(Source texts of formatted documents)
== Segment start ==

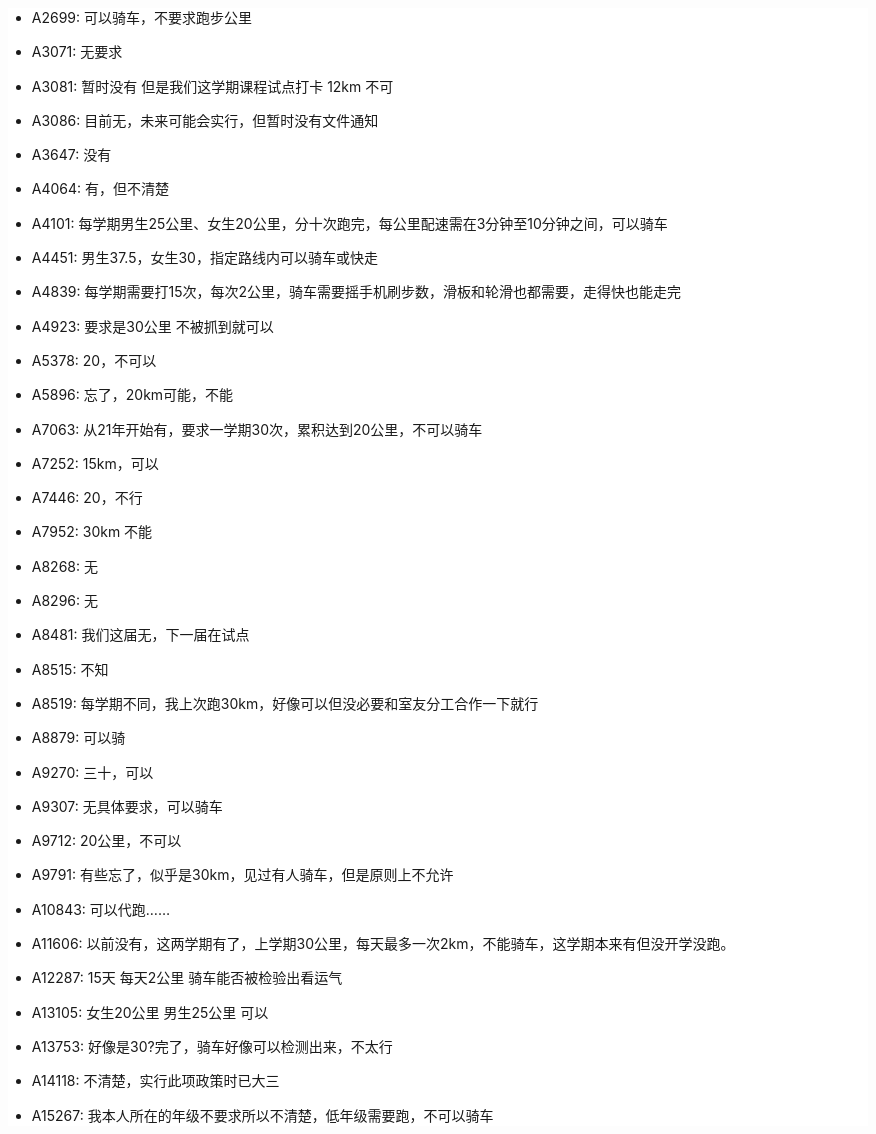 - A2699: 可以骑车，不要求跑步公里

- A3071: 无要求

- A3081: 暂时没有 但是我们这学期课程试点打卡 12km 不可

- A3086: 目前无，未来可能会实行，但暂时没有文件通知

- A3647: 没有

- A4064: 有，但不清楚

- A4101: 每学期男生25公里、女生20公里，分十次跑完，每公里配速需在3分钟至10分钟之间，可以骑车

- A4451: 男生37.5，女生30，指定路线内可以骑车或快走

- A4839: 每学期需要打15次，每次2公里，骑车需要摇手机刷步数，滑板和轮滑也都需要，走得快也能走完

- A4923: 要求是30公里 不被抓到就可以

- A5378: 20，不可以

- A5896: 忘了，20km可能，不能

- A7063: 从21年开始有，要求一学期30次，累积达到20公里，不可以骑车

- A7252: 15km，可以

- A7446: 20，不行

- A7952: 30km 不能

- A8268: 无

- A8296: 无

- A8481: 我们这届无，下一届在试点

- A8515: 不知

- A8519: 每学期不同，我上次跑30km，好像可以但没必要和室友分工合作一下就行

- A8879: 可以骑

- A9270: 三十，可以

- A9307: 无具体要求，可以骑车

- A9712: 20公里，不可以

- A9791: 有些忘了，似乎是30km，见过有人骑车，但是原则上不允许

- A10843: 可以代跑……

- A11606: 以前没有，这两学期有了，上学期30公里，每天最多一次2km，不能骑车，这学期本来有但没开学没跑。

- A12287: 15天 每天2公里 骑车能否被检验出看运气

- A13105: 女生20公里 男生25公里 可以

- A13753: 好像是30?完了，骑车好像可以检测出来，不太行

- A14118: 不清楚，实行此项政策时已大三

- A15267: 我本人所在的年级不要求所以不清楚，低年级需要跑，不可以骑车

== Segment end ==

*Task description*. Extract each line of the data that contains the string "不可以骑车".

*Solution for this task*.
- A7063: 从21年开始有，要求一学期30次，累积达到20公里，不可以骑车
- A15267: 我本人所在的年级不要求所以不清楚，低年级需要跑，不可以骑车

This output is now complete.